Gilda Brasileiro – Contra o Esquecimento: dois realizadores, quatros filmes, um para cada mão. Primeiro, um filme-retrato de Gilda, uma mulher que investiga a herança esclavagista da sua cidade, Salesópolis. Depois, um filme-investigação, sobre os documentos, sobre as ruínas dos postos comerciais de seres humanos, sobre os testemunhos dos mais velhos que ainda conheceram os resquícios desse horror. Mas também, um meta-filme, sobre o processo de fazer cinema, de enveredar pelo mato de câmara em riste e confrontar os descendentes dos mercenários nas suas confortáveis mitologias. E por fim, um foto-filme-ensaio, feito a partir de negativos do final do século XIX onde as imagens de publicidade da cultura do café se fazem testemunho de uma realidade (Didi-Huberman ficará contente).

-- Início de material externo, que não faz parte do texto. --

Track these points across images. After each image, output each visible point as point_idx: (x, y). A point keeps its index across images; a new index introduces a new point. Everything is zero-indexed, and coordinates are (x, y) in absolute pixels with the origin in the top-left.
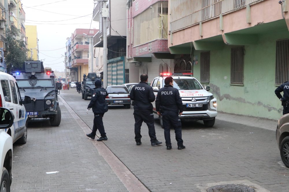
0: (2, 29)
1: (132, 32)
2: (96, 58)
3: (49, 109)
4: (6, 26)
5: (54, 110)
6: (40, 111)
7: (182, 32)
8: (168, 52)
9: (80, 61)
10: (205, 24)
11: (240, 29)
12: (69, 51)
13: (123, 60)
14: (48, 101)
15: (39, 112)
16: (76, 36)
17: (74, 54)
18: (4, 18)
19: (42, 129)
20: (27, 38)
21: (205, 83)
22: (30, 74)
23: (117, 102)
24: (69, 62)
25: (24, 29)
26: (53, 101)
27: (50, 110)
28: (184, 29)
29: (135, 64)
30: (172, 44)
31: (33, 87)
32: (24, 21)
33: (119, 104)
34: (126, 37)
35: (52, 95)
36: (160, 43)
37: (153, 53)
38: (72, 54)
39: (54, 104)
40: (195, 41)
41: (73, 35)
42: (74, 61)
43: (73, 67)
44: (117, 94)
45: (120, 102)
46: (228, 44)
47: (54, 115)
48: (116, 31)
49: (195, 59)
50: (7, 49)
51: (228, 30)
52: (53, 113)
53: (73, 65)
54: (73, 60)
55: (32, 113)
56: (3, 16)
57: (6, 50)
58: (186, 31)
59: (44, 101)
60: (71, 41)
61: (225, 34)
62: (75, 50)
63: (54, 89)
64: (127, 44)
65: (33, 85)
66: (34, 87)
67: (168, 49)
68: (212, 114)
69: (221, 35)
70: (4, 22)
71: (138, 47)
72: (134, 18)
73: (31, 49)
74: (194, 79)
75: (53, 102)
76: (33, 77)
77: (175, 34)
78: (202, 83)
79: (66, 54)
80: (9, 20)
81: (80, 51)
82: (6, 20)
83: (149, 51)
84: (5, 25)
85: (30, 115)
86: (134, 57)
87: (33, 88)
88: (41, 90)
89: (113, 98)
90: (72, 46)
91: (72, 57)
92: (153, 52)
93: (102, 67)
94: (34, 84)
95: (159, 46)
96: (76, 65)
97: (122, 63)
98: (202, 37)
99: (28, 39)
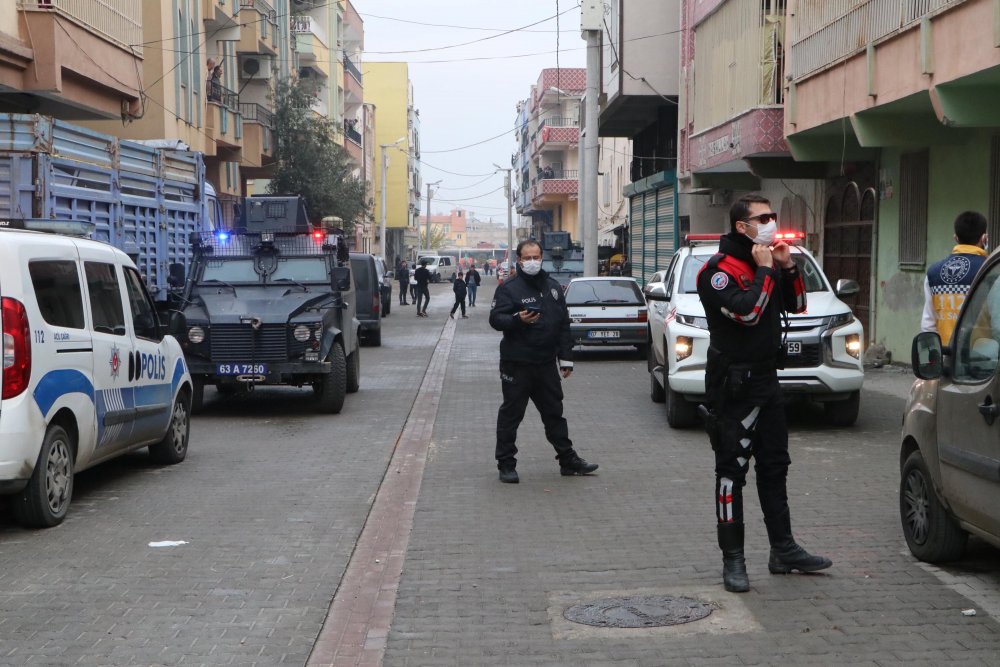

Este é um filme que se des-multiplica em soluções visuais, ao ponto de estas se tornarem contraproducentes. Ainda assim, apesar das convulsões que desarranjam o emaranhado documental, fica a solenidade de Gilda, de cigarro entre os lábios, olhando o verde. E, claro, um sorriso desarmante encontrado nos confins do esquecimento. É esse o ponto mais certeiro do filme, a relação entre a materialidade dos documentos fotográficos e o acesso ao que estes contêm. Os realizadores partem de um conjunto de fotografias onde se encenam os vários momentos da produção do café e descobrem nelas evidências de trabalho escravo e infantil. Só que esses negativos surgem num confronto com a (in)definição da imagem, feita (in)definição da própria História: o pontilhismo da impressão a jacto versus a brilhante definição dos daguerreótipos. Porque no acto de revelar as fotografias, de as digitalizar e de investigar os seus recantos, os realizadores reflectem afinal o processo de Gilda, que descobre, clareia e re-define o passado.